Vous avez raison, il y a quelque chose de spécifique à la brutalité de la crise actuelle, et c’est pourquoi la notion d’adaptation n’est pas suffisante pour en rendre compte. Contre la tentation actuelle de la collapsologie, il convient de réarmer la notion même de transition, en précisant que cette transition est à venir. Si les recherches actuelles en sciences sociales sur la responsabilité éventuelle de groupes de pression dans la fabrique de l’ignorance qui aurait retardé la compréhension des causes anthropiques du réchauffement climatique me semblent parfaitement légitimes, elles ne doivent pas nécessairement déboucher sur une histoire des occasions manquées, cherchant dans le passé récent le moment où nous aurions pu ou dû agir (comme le fait Nathaniel Rich dans Perdre la Terre, un livre important mais discutable, traduit en français en 2019). On pourrait plaider pour un catastrophisme éclairé, qui tient compte du paradoxe bien connu développé par le philosophe Hans Jonas : on ne prophétise pas la fin des temps pour la précipiter, mais pour éviter qu’elle arrive.
Face à ce défi de taille, quelle articulation peut-il exister entre les sciences dites « naturelles » et les sciences humaines et sociales ?
C’est un défi, comme vous le dites, car la notion même d’anthropocène oblige à desserrer l’étau d’une opposition binaire entre réalités naturelles et construits sociaux. Si l’espèce humaine devient une force géologique, le partage des savoirs né de la révolution scientifique du XVIIe siècle s’en trouve bouleversé. Dans mes recherches actuelles sur la peste noire (1347-1352), je considère l’histoire de l’épidémie — dont on sait aujourd’hui qu’elle a, sinon des causes, du moins des conditions environnementales et climatiques — comme un laboratoire d’interdisciplinarité. Elle élargit le domaine de l’histoire des hommes en l’intégrant dans le monde des vivants (puisqu’il faut comprendre le saut d’espèces) mais aussi, plus globalement, de son cadre environnemental. Elle en multiplie aussi les échelles, depuis la microbiologie et la paléogénétique de l’agent pathogène jusqu’aux mécanismes cosmiques précipitant les changements climatiques qui font sortir ledit agent pathogène (Yersinia pestis en l’occurrence) de ses réservoirs naturels. Et le tout en ne perdant jamais de vue le questionnaire de l’histoire des hommes face aux changements sociaux, reposant sur de nouvelles bases les questions très classiques de la rupture et de la continuité, de l’adaptation et de la transition.
Cette articulation sciences « naturelles » et sciences humaines et sociales sera mise en pratique à l’occasion du colloque « Changement climatique : adaptation ou transition » du 17 novembre prochain, pouvez-vous nous en dire plus ?

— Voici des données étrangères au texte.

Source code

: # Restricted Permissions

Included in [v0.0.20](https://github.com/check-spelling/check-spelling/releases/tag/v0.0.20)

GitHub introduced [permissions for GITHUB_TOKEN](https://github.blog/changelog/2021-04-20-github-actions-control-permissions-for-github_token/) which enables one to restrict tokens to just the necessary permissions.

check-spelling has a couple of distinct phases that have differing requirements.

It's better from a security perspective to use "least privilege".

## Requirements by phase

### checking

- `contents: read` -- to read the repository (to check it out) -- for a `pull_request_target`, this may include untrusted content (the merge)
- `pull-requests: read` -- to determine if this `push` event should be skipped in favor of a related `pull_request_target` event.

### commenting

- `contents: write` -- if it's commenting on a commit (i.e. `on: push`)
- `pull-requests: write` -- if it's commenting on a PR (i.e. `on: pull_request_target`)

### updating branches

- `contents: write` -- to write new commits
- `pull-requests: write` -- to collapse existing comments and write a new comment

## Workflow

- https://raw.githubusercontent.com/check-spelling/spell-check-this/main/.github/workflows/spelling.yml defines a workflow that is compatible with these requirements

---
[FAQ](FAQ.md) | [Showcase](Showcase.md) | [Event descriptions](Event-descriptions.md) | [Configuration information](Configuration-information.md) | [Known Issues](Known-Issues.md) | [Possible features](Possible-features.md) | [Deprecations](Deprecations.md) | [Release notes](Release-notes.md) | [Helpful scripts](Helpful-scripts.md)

Ce colloque vise précisément à poser, à grande échelle et dans une perspective résolument transdisciplinaire, la grande question que je viens d’évoquer : celle de la causalité. Il s’agit bien d’éclairer le débat public par un raisonnement scientifique qui affirme et assume clairement son régime de vérité. Mais précisément : la valeur de vérité réside dans le raisonnement davantage que dans l’assertion. Voici pourquoi nous avons pris le parti de l’échange : sur quatre questions cruciales, une conversation s’engagera entre deux chercheurs, conversation modérée par une journaliste scientifique. Ces quatre questions sont respectivement : le calcul du coût économique de la transition énergétique, la capacité des sociétés à le supporter sur la longue durée, l’apport de la compréhension biologique des pressions de sélection sur la capacité d’adaptation et le rôle du droit pour encadrer et faire advenir une justice climatique. Ainsi espérons-nous nous rendre utiles, moins en imposant une parole d’expertise qu’en proposant de placer la science devant la société.